Background: Because Alzheimer’s Disease (AD) has very complicated pattern changes, it is difficult to evaluate it with a specific factor. Recently, novel machine learning methods have been applied to solve limitations. Objective: The objective of this study was to investigate the approach of classification and prediction methods using the Machine Learning (ML)-based Optimized Combination-Feature (OCF) set on Gray Matter Volume (GMV) and Quantitative Susceptibility Mapping (QSM) in the subjects of Cognitive Normal (CN) elderly, Amnestic Mild Cognitive Impairment (aMCI), and mild and moderate AD. Materials and Methods: 57 subjects were included: 19 CN, 19 aMCI, and 19 AD with GMV and QSM. Regions-of-Interest (ROIs) were defined at the well-known regions for rich iron contents and amyloid accumulation areas in the AD brain. To differentiate the three subject groups, the Support Vector Machine (SVM) with the three different kernels and with the OCF set was conducted with GMV and QSM values.
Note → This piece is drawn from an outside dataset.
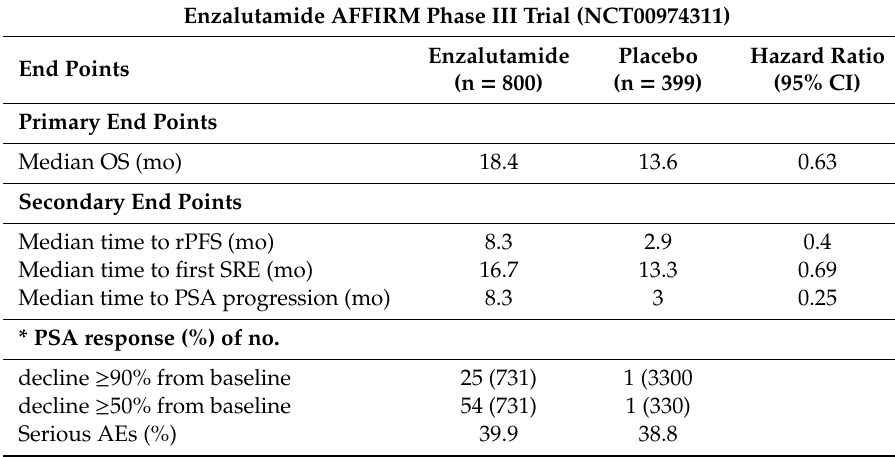
Table 3. Major therapeutic benefits brought by enzalutamide based on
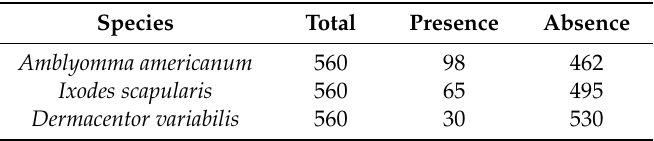
Table 1. Number of presence / absence observations used for modeling each species. The total number ( n = 560) and geographic location of observations is conserved for each species, with only observed occurrence (presence)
To predict the aMCI stage, regression-based ML models were performed with the OCF set. The result of prediction was compared with the accuracy of clinical data. Results: In the group classification between CN and aMCI, the highest accuracy was shown using the combination of GMVs (hippocampus and entorhinal cortex) and QSMs (hippocampus and pulvinar) data using the 2nd SVM classifier (AUC = 0.94). In the group classification between aMCI and AD, the highest accuracy was shown using the combination of GMVs (amygdala, entorhinal cortex, and posterior cingulate cortex) and QSMs (hippocampus and pulvinar) data using the 2nd SVM classifier (AUC = 0.93). In the group classification between CN and AD, the highest accuracy was shown using the combination of GMVs (amygdala, entorhinal cortex, and posterior cingulate cortex) and QSMs (hippocampus and pulvinar) data using the 2nd SVM classifier (AUC = 0.99). To predict aMCI from CN, the exponential Gaussian process regression model with the OCF set using GMV and QSM data was shown the most similar result (RMSE = 0.371) to clinical data (RMSE = 0.319). Conclusion: The proposed OCF based ML approach with GMV and QSM was shown the effective performance of the subject group classification and prediction for aMCI stage. Therefore, it can be used as personalized analysis or diagnostic aid program for diagnosis.